Thanks! @chenyuntc , If you further prove that the geometry supervision for $\alpha$ works(either by similar test code or your own experiment), please notify me or @yanzhoupan , and we will try to merge this branch. Also, can you put your plot code in a separate directory in the repo? e.g. scratch or experiment(you can just create one).

Hello @wanmeihuali , while I try to test the supervision for $\alpha$, I found it difficult to converge only optimizing the alpha.
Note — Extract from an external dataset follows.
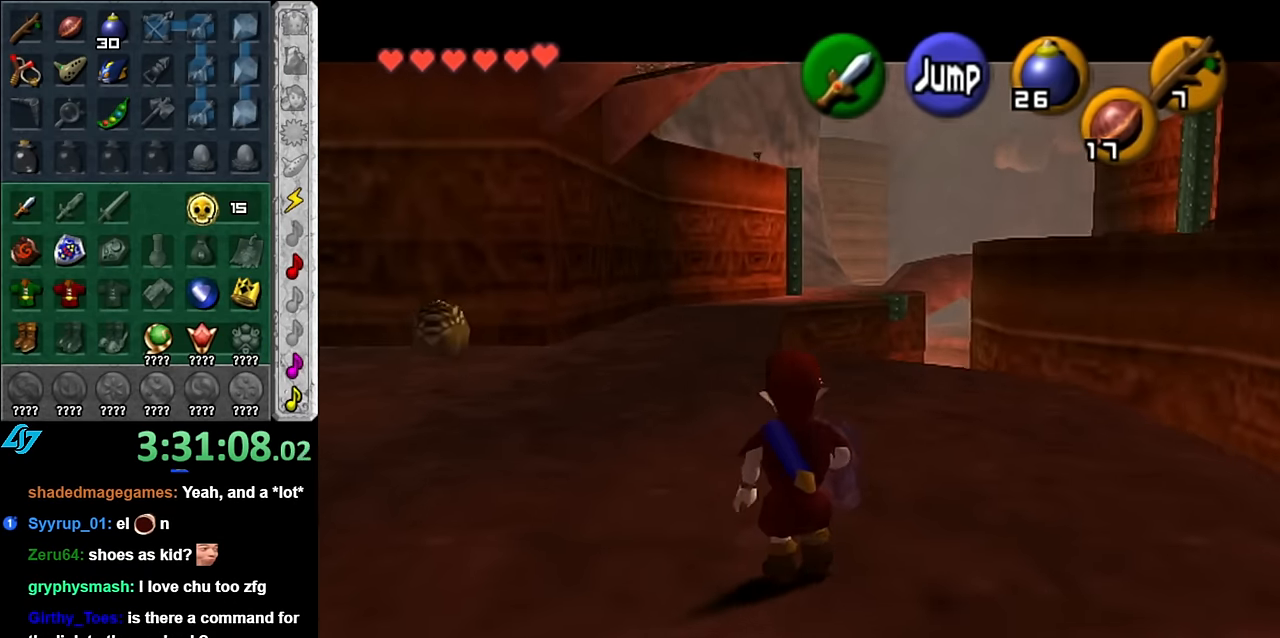
{"buttons": ["L1"], "left_stick": "down", "right_stick": "center", "button_events": []}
I derive the gradient on my own, it seems different from the one you showed.

Given

$$ T_i=\prod_{j=1}^{i-1} (1-\alpha_{j})\\ $$

We have

$$ \frac{d_{T_i}}{d_{\alpha_{k}} } = -T_i / (1-\alpha_k)) $$

Let:

$$ f={\sum_{i=1}^{n}{d_{i} \alpha_{i} T_i}}, g={\sum_{i=1}^{n}{\alpha_{i} T_i}} $$

we convert $d_{pixel}=f/g$

$$ d_{pixel}=\frac{\sum_{i=1}^{n}{d_{i} \alpha_{i} \prod_{j=1}^{i-1} (1-\alpha_{j})}}{\sum_{i=1}^{n}{\alpha_{i} \prod_{j=1}^{i-1} (1-\alpha_{j})}}=\frac{\sum_{i=1}^{n}{d_{i} \alpha_{i} T_i}}{\sum_{i=1}^{n}{\alpha_{i} T_i}} = \frac f g \\ $$

We have

$$ d' \propto (f'g -g'f) $$

$$ f'=\frac {df}{d{\alpha_k}} = d_kT_k + \sum_{i=K+1}^n d_i\alpha_i \frac{-T_i}{1-\alpha_k} $$

$$ g'=\frac {dg}{d{\alpha_k}} = T_k + \sum_{i=K+1}^n \alpha_i \frac{-T_i}{1-\alpha_k} \\ $$

that is

$$ d' = (d_kT_k + \sum_{i=K+1}^n d_i\alpha_i \frac{-T_i}{1-\alpha_k})g - (T_k + \sum_{i=K+1}^n \alpha_i \frac{-T_i}{1-\alpha_k})f $$

$$ \frac {d'}{g} = (d_kT_k + \sum_{i=K+1}^n d_i\alpha_i \frac{-T_i}{1-\alpha_k}) - (T_k + \sum_{i=K+1}^n \alpha_i \frac{-T_i}{1-\alpha_k})\frac f g \\ $$

Because $d_{pixel}=f/g$

$$ \frac {d'}{g} =T_k(d_k-d_{pixel}) + \sum_{i=K+1}^n \alpha_i \frac{-T_i}{1-\alpha_k} (d_i - d_{pixel}) $$

I haven't done the calculus for a while, not sure correct or not, but this result is more intuitive to me as I can see the gradient is relative to the $(d_i - d_{pixel})$

Hi @chenyuntc , I see what happens. In my calculation, I treat $\sum_{i=1}^{n}{\alpha_{i} T_i}$ as a constant, but it is in fact a variable related to $\alpha$. So my calculation may not converge.
In your calculation, I'm wondering why are you calculating $\frac{d'}{g}$, I think that means $(\frac{1}{g}\frac{\partial{d_{pixel}}}{\partial{\alpha_k}})$? What you need shall be $\frac{\partial{d_{pixel}}}{\partial{\alpha_k}}$. And

$$ \frac{\partial{d_{pixel}}}{\partial{\alpha_k}}=\frac{\partial{\frac{f}{g}}}{\partial{\alpha_k}}=\frac{g\frac{\partial{f}}{\partial{\alpha_k}}-f\frac{\partial{g}}{\partial{\alpha_k}}}{g^2}=\frac{d_kT_k + \sum_{i=K+1}^n d_i\alpha_i \frac{-T_i}{1-\alpha_k}}{g} - (T_k + \sum_{i=K+1}^n \alpha_i \frac{-T_i}{1-\alpha_k})\frac{f}{g^2} $$

Which is actually your result divided by g... Anyway, have you tried your equation? Maybe the calculation does not need to be mathematically correct, it's more like designing the loss. I mean, As far as the gradient penalize the alpha for points far from $d_{pixel}$ and award the alpha for points close to $d_{pixel}$, it shall work.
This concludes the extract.